USS R-13 explained

USS R-13 (SS-90) was an R-class coastal and harbor defense submarine of the United States Navy.

Construction and commissioning

R-13′s keel was laid down by the Fore River Shipbuilding Company in Quincy, Massachusetts, on 27 March 1918. She was launched on 27 August 1919, sponsored by Miss Fanny B. Chandler, and commissioned on 17 October 1919.

Service history

1919 - 1941

Following shakedown in New England waters, R-13 briefly operated out of New London, Connecticut. In the spring of 1920 she conducted training patrols off Bermuda, and then prepared for transfer to the Pacific. She departed the East Coast in mid-June; and transited the Panama Canal in early July. Given hull classification symbol SS-90 at midmonth, she continued up the west coast to San Pedro, Los Angeles, whence she headed for Hawaii on 26 August.

R-13 arrived at Pearl Harbor on 6 September and for the next nine years assisted in the development of submarine warfare tactics. Ordered back to the Atlantic with the new decade, the submarine stood out from Pearl Harbor on 12 December 1930 and on 9 February 1931 arrived back at New London. There, she served as a training ship until 1941. However, she was in Annapolis, Maryland, on 30 June 1932.

1941 - 1946

On 26 May 1941, R-13 headed south to her new homeport, Key West, Florida.
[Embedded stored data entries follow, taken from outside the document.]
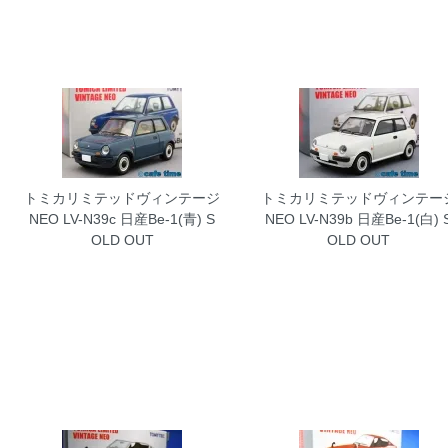
トミカリミテッドヴィンテージ
トミカリミテッドヴィンテー
NEO LV-N39c 日産Be-1(青)
S
NEO LV-N39b 日産Be-1(白)
OLD OUT
OLD OUT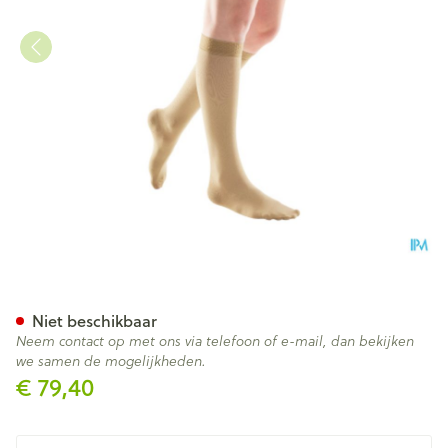
Bota Tovarix 20/ii Kous Adh+
Niet beschikbaar
Neem contact op met ons via telefoon of e-mail, dan bekijken
we samen de mogelijkheden.
€ 79,40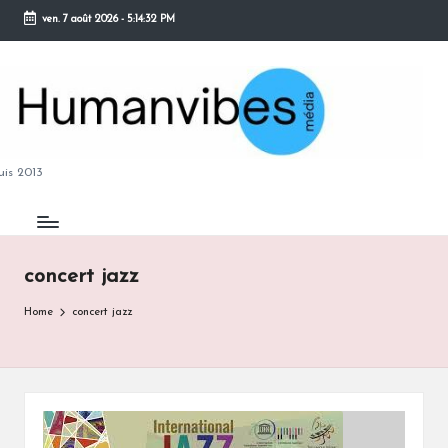
ven. 7 août 2026
-
5:14:33 PM
Skip
to
content
M
is 2013
concert jazz
B
Home
concert jazz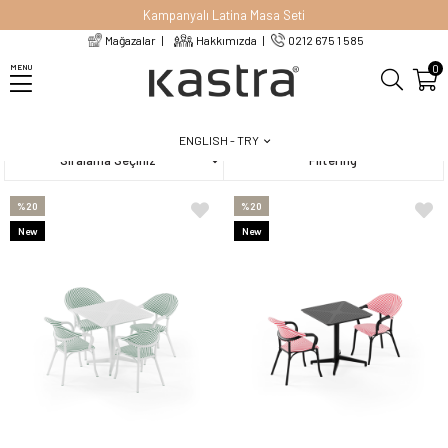
Kampanyalı Latina Masa Seti
Mağazalar
Hakkımızda
0212 675 1 585
Homepage
Bahçe Mobilyaları
Masa Sandalye Seti
0
MENU
ENGLISH - TRY
Sort
Filtering
%20
%20
New
New
Item
Item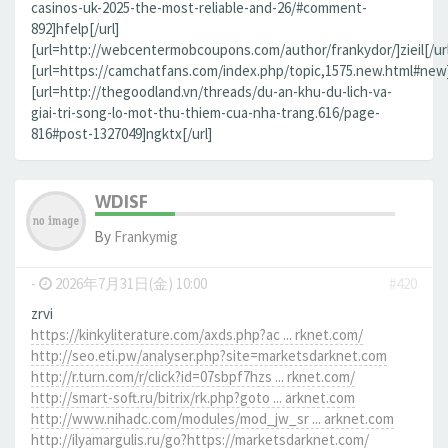
casinos-uk-2025-the-most-reliable-and-26/#comment-
892]hfelp[/url]
[url=http://webcentermobcoupons.com/author/frankydor/]zieil[/url
[url=https://camchatfans.com/index.php/topic,1575.new.html#new
[url=http://thegoodland.vn/threads/du-an-khu-du-lich-va-
giai-tri-song-lo-mot-thu-thiem-cua-nha-trang.616/page-
816#post-1327049]ngktx[/url]
WDISF
By
Frankymig
-
2026年7月31日(金) 10:00
#420
zrvi
https://kinkyliterature.com/axds.php?ac ... rknet.com/
http://seo.eti.pw/analyser.php?site=marketsdarknet.com
http://r.turn.com/r/click?id=07sbpf7hzs ... rknet.com/
http://smart-soft.ru/bitrix/rk.php?goto ... arknet.com
http://www.nihadc.com/modules/mod_jw_sr ... arknet.com
http://ilyamargulis.ru/go?https://marketsdarknet.com/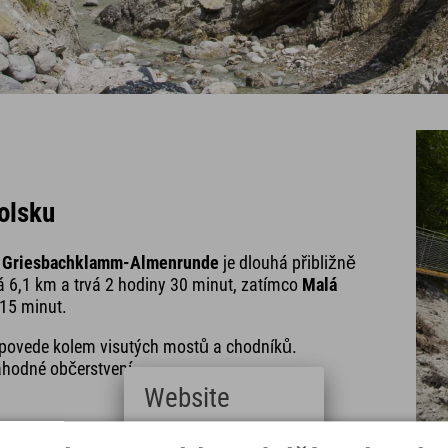
olsku
.
Griesbachklamm-Almenrunde
je dlouhá přibližně
á 6,1 km a trvá 2 hodiny 30 minut, zatímco
Malá
 15 minut.
ás povede kolem visutých mostů a chodníků.
hodné občerstvení.
Website
Deutsch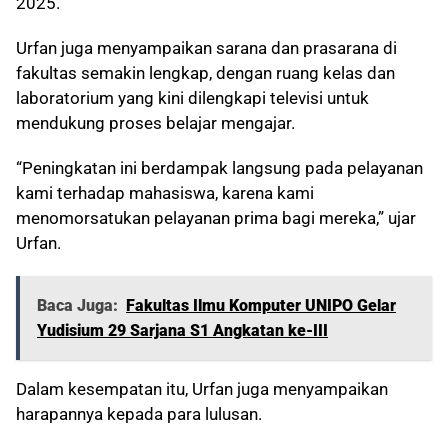
2025.
Urfan juga menyampaikan sarana dan prasarana di
fakultas semakin lengkap, dengan ruang kelas dan
laboratorium yang kini dilengkapi televisi untuk
mendukung proses belajar mengajar.
“Peningkatan ini berdampak langsung pada pelayanan
kami terhadap mahasiswa, karena kami
menomorsatukan pelayanan prima bagi mereka,” ujar
Urfan.
Baca Juga:
Fakultas Ilmu Komputer UNIPO Gelar
Yudisium 29 Sarjana S1 Angkatan ke-III
Dalam kesempatan itu, Urfan juga menyampaikan
harapannya kepada para lulusan.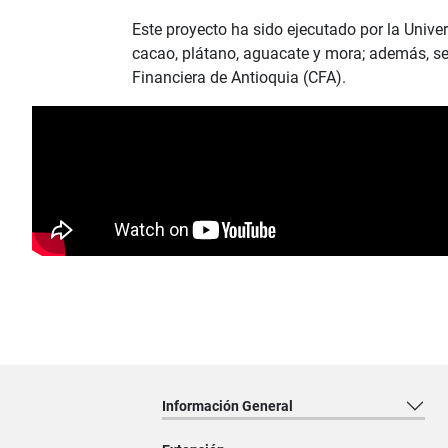
Este proyecto ha sido ejecutado por la Unive
cacao, plátano, aguacate y mora; además, s
Financiera de Antioquia (CFA).
Información General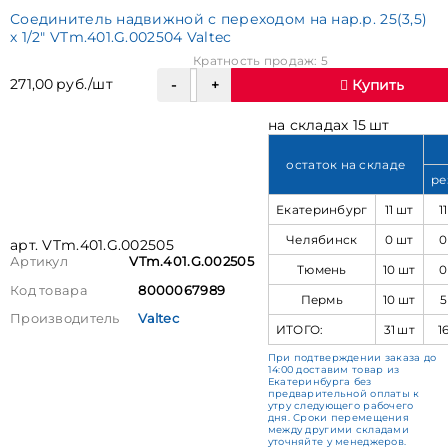
Соединитель надвижной с переходом на нар.р. 25(3,5)
х 1/2" VTm.401.G.002504 Valtec
Кратность продаж: 5
271,00 руб./шт
Купить
на складах 15 шт
остаток на складе
ре
Екатеринбург
11 шт
1
Челябинск
0 шт
0
арт. VTm.401.G.002505
Артикул
VTm.401.G.002505
Тюмень
10 шт
0
Код товара
8000067989
Пермь
10 шт
5
Производитель
Valtec
ИТОГО:
31 шт
1
При подтверждении заказа до
14:00 доставим товар из
Екатеринбурга без
предварительной оплаты к
утру следующего рабочего
дня. Сроки перемещения
между другими складами
уточняйте у менеджеров.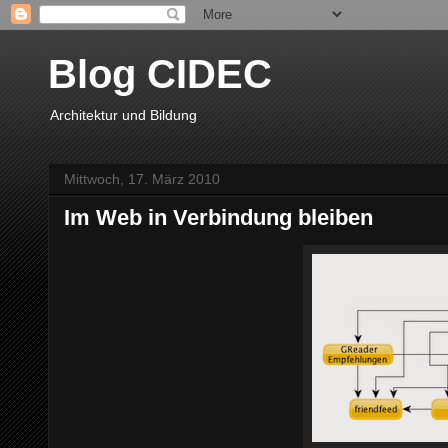
Blog CIDEC
Architektur und Bildung
Mittwoch, 17. März 2010
Im Web in Verbindung bleiben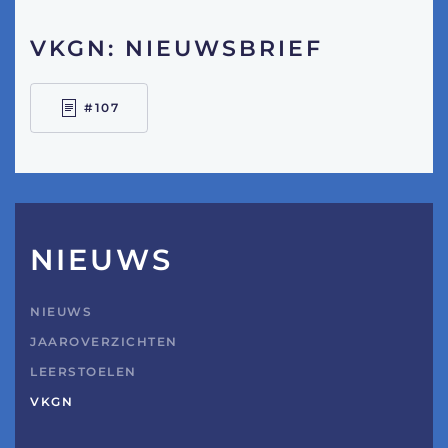
VKGN: NIEUWSBRIEF
#107
NIEUWS
NIEUWS
JAAROVERZICHTEN
LEERSTOELEN
VKGN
Arriving at the end of the month, she returned to New London in July, but was back in southern Florida in August. During the fall she conducted operations in the Gulf of Mexico, and then assumed training duties for the Sound School at Key West. Through World War II, she continued the work there and out of Port Everglades, Florida, and conducted patrols in the Yucatán Channel and the Florida Straits.

With the cessation of hostilities, R-13 was decommissioned on 14 September 1945, was struck from the Naval Vessel Register on 11 October 1945, and was sold on 13 March 1946.